Symbolism, Imagery, Allegory
Cedar is quite literally everywhere in the book; you can't go too many pages without a reference to the trees themselves or something that's made out of cedar wood (for example, it seems that everyone's house is made out of cedar on San Piedro).
Beyond that, cedars and their smell—and, in fact, a particular cedar tree—have tremendous significance for Ishmael. In the hollowed-out base of a cedar tree where they hid as children, Ishmael and Hatsue canoodled and carried on their secret romance:
Inside their cedar tree, for nearly four years, he and Hatsue had held one another with the dreamy contentedness of young lovers. With their coats spread against a cushion of moss they'd stayed as long as they could after dusk and on Saturday and Sunday afternoons. The tree produced a cedar perfume that permeated their skin and clothes. They would enter, breathe deeply, then lie down and touch each other—the heat of it and he cedar smell, the privacy and the rain outside, the slippery softness of their lips and tongues inspired in them the temporary illusion that the rest of the world had disappeared; there was nobody and nothing but the two of them. (12.3)
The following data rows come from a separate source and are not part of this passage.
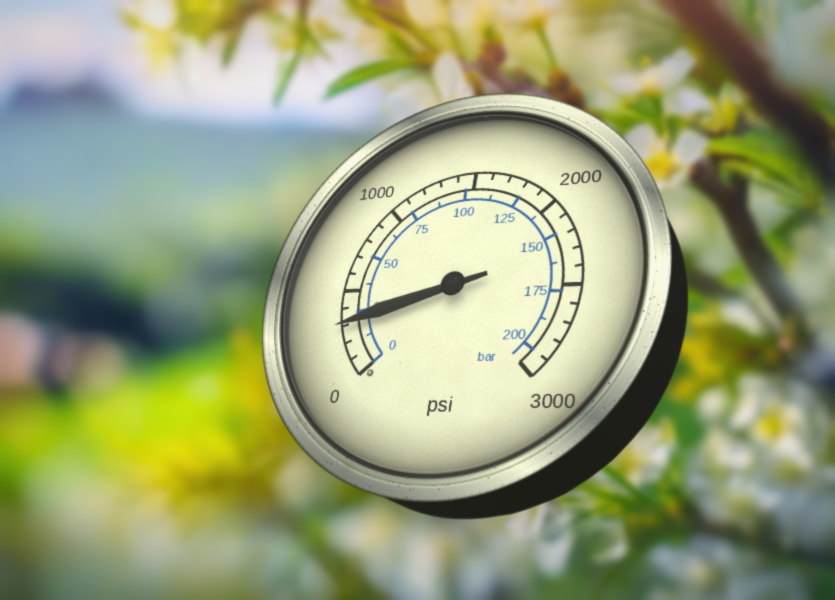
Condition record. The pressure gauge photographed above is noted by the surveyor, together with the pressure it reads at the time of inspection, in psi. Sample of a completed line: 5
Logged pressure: 300
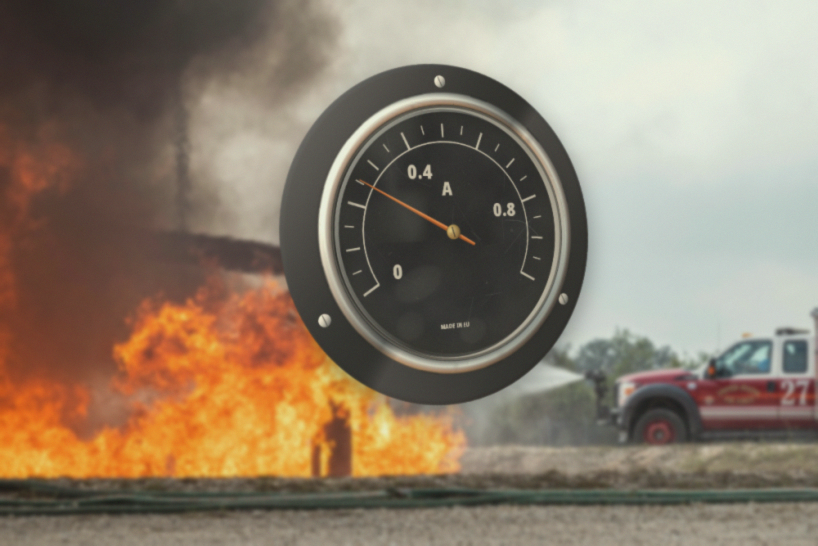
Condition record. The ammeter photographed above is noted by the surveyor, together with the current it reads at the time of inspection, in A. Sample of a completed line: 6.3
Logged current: 0.25
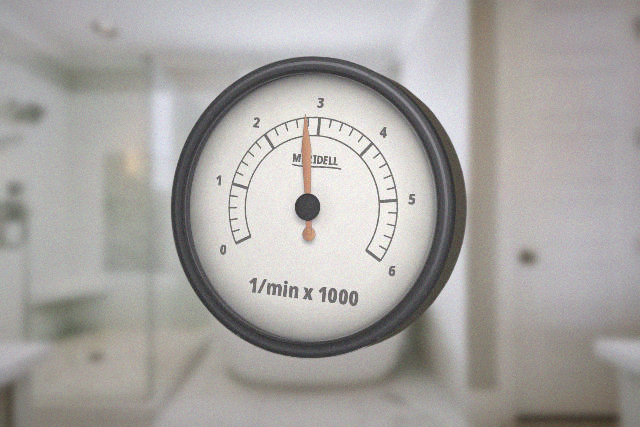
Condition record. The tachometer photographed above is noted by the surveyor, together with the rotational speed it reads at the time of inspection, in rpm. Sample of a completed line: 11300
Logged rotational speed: 2800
Ishmael associates cedars with the life he had before the war—that is, before he lost Hatsue (and his arm)—and it's a life he misses a lot. Also, given that he frequently mentions the smell of cedars in particular, and since we know smell is the sense most powerfully associated with memory, perhaps we can go out on a… limb (pardon the pun) and say that cedars are also a larger symbol of memory in general and the way it haunts us. After all, the number of references to things made out of cedar is probably only matched by references to the past.